Review of Mohawk

Mohawk (1956)
6/10
Action, adventure and colorful scenario during Indian wars against white man
27 November 2010
This hokum film set during pre-Revolutionary War deals with a painter named Jonathan Adams (Scott Brady), tangling with diverse dames as he paints wonderful outdoor scenes and beautiful women . He is away from Boston so long that his fiancée , Cynthia Stanhope (Lori Nelson), along with her Aunt Agatha (Barbara Allen), newly arrive from the east to Fort Alden ( 1778, Otsego County, Cherry Valley, the Fort existed and was destroyed in French and Indian War) seeking him . Cynthia finds him juggling the gorgeous Greta Jones (Allison Hayes), a shopkeeper's (Rhys Williams) daughter, as a model. Mohawk Chief Kowanen (Ted De Corsia) holds his tribe in check but rebel warrior Rokhawah (Neville Brand) wishes into raiding the fort for guns . Onida, Kowanen's daughter (Rita Gam), agrees to let the raiders into the fort after sundown and finds herself caught in Adams' hut after the attackers getaway . Later on , the artist Adams and Onida fall in love but he is taken prisoner . Meanwhile , Butler (John Hoyt), an Indian hater , is seeking to provoke a war so that he might get rule of the whole Mohawk valley . Then he murders Kowanen's son, Keoga, and this causes the chief into declaring war against white men . After that, the courageous Adams trying to thwart Iroquois uprising .
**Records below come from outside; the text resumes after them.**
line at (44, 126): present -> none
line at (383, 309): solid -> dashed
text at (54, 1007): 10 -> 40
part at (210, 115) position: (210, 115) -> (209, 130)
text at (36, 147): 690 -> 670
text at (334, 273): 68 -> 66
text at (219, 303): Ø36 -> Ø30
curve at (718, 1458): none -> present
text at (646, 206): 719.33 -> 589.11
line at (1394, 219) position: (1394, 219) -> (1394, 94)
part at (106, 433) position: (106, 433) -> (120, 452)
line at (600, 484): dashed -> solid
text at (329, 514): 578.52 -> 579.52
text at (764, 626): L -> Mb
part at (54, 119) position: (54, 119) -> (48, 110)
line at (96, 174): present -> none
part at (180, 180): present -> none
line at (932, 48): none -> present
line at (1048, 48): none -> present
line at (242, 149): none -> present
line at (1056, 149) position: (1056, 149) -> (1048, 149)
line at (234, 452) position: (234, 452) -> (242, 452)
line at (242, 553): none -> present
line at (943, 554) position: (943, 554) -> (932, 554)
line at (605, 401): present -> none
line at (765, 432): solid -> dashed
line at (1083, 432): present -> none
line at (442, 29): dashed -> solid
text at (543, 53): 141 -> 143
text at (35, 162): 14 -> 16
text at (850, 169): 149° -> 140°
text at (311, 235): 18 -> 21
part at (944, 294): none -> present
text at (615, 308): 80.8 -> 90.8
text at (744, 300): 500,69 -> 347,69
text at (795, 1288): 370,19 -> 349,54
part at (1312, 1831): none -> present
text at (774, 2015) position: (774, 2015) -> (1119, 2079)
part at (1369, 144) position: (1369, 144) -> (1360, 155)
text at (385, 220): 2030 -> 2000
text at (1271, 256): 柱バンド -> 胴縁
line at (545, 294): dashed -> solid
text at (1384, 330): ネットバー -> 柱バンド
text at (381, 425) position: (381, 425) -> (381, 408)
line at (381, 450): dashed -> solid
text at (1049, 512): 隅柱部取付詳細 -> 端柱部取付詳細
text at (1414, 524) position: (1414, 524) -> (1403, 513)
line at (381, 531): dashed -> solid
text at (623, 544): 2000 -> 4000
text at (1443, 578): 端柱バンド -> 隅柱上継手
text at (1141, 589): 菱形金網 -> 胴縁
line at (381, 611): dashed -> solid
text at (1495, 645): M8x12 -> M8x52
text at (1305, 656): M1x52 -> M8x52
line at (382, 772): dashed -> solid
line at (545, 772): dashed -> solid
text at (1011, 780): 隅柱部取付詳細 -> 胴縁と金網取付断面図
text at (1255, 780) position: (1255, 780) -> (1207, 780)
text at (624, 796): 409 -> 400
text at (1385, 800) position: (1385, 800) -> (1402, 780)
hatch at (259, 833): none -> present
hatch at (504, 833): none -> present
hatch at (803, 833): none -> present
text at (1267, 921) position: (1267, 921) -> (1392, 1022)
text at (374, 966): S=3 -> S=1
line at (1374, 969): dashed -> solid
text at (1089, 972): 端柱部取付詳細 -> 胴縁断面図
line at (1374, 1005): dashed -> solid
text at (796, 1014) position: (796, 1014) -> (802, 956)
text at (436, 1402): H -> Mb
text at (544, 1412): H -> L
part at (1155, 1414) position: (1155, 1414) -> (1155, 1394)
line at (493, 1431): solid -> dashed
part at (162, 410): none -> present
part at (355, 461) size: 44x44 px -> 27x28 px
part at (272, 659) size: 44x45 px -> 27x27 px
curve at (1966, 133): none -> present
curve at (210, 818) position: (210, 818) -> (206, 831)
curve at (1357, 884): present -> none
This peculiar B frontier western in 1950-style contains adventure , intrigue , fights and an inter-racial love story . It's a quickie with lack luster and low budget but it manages to be at least an enjoyable adventures movie because contains action, sensational outdoors and outlandish thrills situations abound . The story is neither realistic nor ambitious, but sympathetic with good scenarios, costumes and landscapes . It's made on the ideas and leftover from previous movie the very superior ¨Drums along the Mohawk¨ by John Ford with Henry Fonda and Claudette Colbert . The film displays a haunting and rich cinematography capturing flavor of colonial life by Karl Struss, Neumann's usual . The motion picture produced by Edward Alperson is finely directed by Kurt Neumann (The fly, Cronos, She-Devil, Tarzan and the leopard woman). This vigorous picture with some humor unintentionally interwoven obtained limited successful but results to be enough agreeable. It's a good stuff for young people and exotic adventures lovers who enjoy enormously with the extraordinary dangers on the luxurious landscapes and marvelous Technicolor photography.